EXCERPT:
◇ ◇ ◇ ◇
Paper 2023/550

New Baselines for Local Pseudorandom Number Generators by Field Extensions

Abstract

We will revisit recent techniques and results on the cryptoanalysis of local pseudorandom number generators (PRGs). By doing so, we will achieve a new attack on PRGs whose time complexity only depends on the algebraic degree of the PRG. Concretely, for PRGs $F : \{0,1\}^n\rightarrow \{0,1\}^{n^{1+e}}$, we will give an algebraic algorithm that distinguishes between random points and image points of $F$, whose time complexity is bounded by \[\exp(O(\log(n)^{\deg F /(\deg F - 1)} \cdot n^{1-e/(\deg F -1)} ))\] and whose advantage is at least $1 - o(1)$ in the worst case. To the best of the author's knowledge, this attack outperforms current attacks on the pseudorandomness of local random functions with guaranteed noticeable advantage and gives a new baseline algorithm for local PRGs. Furthermore, this is the first subexponential attack that is applicable to polynomial PRGs of constant degree over fields of any size with a guaranteed noticeable advantage. We will extend this distinguishing attack further to achieve a search algorithm that can invert a uniformly random constant-degree map $F : \{0,1\}^n\rightarrow \{0,1\}^{n^{1+e}}$ with high advantage in the average case. This algorithm has the same runtime complexity as the distinguishing algorithm.

Note: Added two new small results: Search algorithm for PRGs/polynomial maps with high advantage in the average case, and reductions for LPN over different fields of same characteristic.
◇ ◇ ◇ ◇
[Items listed in a dataset]
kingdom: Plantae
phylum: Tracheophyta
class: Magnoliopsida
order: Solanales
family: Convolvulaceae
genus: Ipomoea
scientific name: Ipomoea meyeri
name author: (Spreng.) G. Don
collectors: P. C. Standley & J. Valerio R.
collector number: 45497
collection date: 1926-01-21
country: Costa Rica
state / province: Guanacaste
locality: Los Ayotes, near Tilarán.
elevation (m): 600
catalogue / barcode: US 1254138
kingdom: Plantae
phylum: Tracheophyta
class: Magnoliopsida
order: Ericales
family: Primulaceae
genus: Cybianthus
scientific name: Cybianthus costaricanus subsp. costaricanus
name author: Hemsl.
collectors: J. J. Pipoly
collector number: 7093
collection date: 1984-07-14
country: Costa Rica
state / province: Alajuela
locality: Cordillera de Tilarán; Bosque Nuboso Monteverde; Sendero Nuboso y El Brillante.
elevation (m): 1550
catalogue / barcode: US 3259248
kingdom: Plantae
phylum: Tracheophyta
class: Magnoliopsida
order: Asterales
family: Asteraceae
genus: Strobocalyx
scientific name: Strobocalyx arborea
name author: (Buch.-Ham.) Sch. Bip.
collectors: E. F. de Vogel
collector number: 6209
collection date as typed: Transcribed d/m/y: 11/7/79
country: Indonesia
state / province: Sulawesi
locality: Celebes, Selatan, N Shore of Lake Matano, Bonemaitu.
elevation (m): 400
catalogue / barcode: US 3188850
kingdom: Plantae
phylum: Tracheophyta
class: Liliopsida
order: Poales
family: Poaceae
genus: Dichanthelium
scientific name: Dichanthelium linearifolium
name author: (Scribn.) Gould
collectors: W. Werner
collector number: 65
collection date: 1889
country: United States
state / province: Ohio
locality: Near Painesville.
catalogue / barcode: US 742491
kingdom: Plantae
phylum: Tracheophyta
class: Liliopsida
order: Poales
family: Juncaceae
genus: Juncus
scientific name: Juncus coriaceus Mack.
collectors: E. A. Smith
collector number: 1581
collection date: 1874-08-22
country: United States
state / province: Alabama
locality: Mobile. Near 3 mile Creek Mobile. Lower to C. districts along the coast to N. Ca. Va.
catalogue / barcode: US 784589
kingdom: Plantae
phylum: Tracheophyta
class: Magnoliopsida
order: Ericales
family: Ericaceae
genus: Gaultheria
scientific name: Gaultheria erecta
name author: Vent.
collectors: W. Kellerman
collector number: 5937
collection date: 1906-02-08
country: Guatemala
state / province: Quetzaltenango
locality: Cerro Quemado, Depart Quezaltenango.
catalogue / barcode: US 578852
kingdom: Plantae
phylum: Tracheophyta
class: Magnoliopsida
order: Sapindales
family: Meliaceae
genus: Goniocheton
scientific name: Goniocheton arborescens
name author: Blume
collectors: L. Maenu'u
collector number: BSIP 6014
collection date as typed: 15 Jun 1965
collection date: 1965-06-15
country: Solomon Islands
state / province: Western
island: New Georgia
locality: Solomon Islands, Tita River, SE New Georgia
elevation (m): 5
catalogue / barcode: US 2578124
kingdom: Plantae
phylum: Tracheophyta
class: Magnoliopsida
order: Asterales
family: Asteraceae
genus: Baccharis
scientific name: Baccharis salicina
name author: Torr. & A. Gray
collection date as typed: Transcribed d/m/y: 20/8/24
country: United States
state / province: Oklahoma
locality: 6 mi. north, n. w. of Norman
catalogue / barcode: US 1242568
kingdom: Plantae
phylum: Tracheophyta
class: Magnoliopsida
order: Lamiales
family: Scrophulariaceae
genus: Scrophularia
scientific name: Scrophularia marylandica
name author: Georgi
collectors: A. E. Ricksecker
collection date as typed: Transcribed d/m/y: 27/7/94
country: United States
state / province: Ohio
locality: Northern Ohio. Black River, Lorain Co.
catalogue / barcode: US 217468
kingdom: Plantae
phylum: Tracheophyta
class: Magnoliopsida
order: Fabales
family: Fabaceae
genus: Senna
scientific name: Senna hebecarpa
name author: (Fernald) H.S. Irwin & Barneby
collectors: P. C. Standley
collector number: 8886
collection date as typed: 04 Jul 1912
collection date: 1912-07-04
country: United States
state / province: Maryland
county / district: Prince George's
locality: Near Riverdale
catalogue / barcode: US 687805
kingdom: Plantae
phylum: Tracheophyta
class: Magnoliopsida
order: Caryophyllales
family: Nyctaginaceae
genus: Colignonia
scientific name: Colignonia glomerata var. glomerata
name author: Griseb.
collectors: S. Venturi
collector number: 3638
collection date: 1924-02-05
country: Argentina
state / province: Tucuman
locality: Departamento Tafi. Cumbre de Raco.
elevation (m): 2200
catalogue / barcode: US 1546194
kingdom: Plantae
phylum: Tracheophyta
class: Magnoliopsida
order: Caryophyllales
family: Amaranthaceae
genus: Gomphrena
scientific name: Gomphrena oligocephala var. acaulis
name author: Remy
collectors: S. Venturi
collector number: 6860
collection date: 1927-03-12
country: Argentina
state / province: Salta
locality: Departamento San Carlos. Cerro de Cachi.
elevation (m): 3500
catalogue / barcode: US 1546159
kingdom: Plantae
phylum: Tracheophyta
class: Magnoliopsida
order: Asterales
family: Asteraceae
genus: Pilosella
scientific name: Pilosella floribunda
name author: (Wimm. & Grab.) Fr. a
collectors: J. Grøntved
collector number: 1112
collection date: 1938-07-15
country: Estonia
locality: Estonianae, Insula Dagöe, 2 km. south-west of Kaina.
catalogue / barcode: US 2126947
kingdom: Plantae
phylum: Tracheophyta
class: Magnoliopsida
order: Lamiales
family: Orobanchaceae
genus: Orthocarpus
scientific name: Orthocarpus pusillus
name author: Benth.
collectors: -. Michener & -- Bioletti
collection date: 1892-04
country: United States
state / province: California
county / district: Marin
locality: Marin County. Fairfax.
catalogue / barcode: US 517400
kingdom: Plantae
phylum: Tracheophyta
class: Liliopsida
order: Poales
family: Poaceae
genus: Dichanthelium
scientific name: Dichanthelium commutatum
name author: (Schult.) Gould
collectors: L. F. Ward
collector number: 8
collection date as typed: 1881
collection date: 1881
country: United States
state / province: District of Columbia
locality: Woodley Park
◇ ◇ ◇ ◇
EXERCISES TO COMPLETE:
(a) Please copy the abstract on local pseudorandom number generators word for word, everything from "Note: Added two" down to "of same characteristic.".
(b) In the abstract on local pseudorandom number generators, list every action introduced with the words "we will," along with what each action is applied to.
These lines were drawn from a different source than the abstract.

YOUR RESPONSES:
(a)
Note: Added two new small results: Search algorithm for PRGs/polynomial maps with high advantage in the average case, and reductions for LPN over different fields of same characteristic.

(b)
- revisit recent techniques and results on the cryptoanalysis of local pseudorandom number generators (PRGs)
- achieve a new attack on PRGs whose time complexity only depends on the algebraic degree of the PRG
- give an algebraic algorithm that distinguishes between random points and image points of F
- extend this distinguishing attack further to achieve a search algorithm that can invert a uniformly random constant-degree map F